The Saudi-led coalition in Yemen, backed by the US and the UK, fueled and funded a war that has killed hundreds of thousands and pushed the impoverished nation to the brink of famine.
Aid groups set off the humanitarian alarm with more than 23 million people — more than two-thirds of Yemen’s population — dependent on aid.
The government-run Taiz psychiatric hospital has room for 200 patients, but the number of people in need of care as a result of the “tragedies caused by the war” have surged far higher, Melhi said.
There were 59 psychiatrists in 2020, or one for every 500,000 residents.
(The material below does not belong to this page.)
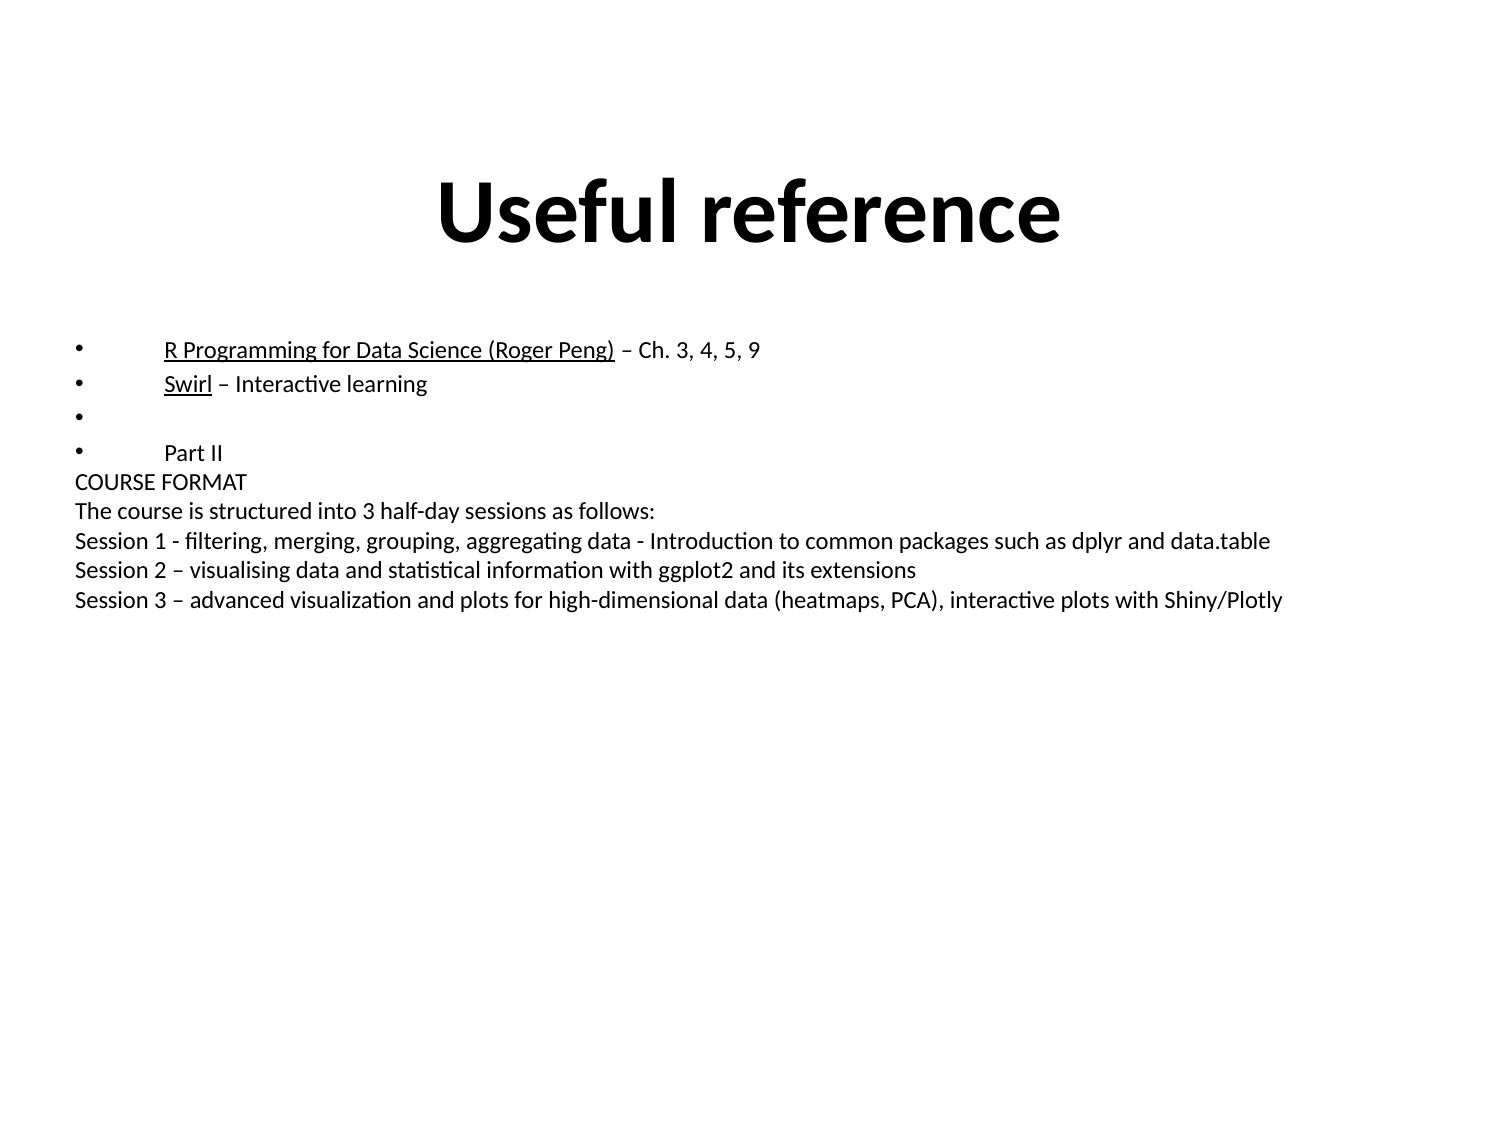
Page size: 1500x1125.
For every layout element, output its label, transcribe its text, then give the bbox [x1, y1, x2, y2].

Yemen has a population of roughly 30 million, according to data from the health ministry.
Around 300 personnel, spread throughout seven hospitals, are devoted to mental health, including therapists, caretakers, and nurses.
The authorities have not released any recent data on mental illness in Yemen.
Yemen’s Family Development and Guidance Foundation’s study in 2017, based in Sanaa, estimated that nearly a fifth of all residents had mental health issues.
The report said the population “faces constant pressure, loss and serious shocks — whether as a result of food insecurity, unemployment, cholera, arbitrary detention, torture, indiscriminate attacks, air strikes or poor basic public services.”
The Coronavirus pandemic and the “continued toll of the violence,” according to a report this year from the United Nations, may have increased the number.